* [What to produce]: Pick out every line in the entries below that contains the string "Example", matching uppercase and lowercase letters exactly.

* [Listing]:
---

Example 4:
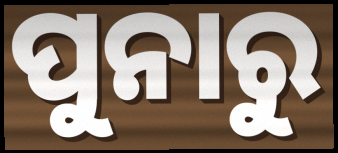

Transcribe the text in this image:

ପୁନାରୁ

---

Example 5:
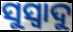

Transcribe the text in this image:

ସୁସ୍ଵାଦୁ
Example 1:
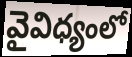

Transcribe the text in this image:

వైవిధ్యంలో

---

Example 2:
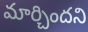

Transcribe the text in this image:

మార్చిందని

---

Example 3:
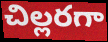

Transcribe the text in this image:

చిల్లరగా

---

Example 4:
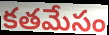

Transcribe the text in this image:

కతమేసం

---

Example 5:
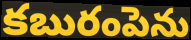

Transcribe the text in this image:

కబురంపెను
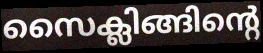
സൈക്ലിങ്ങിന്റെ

...

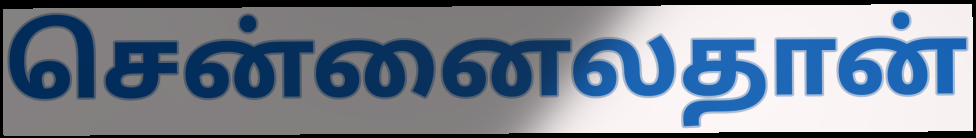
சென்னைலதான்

* [Solution to this problem]:
Example 4:
Example 5:
Example 1:
Example 2:
Example 3:
Example 4:
Example 5:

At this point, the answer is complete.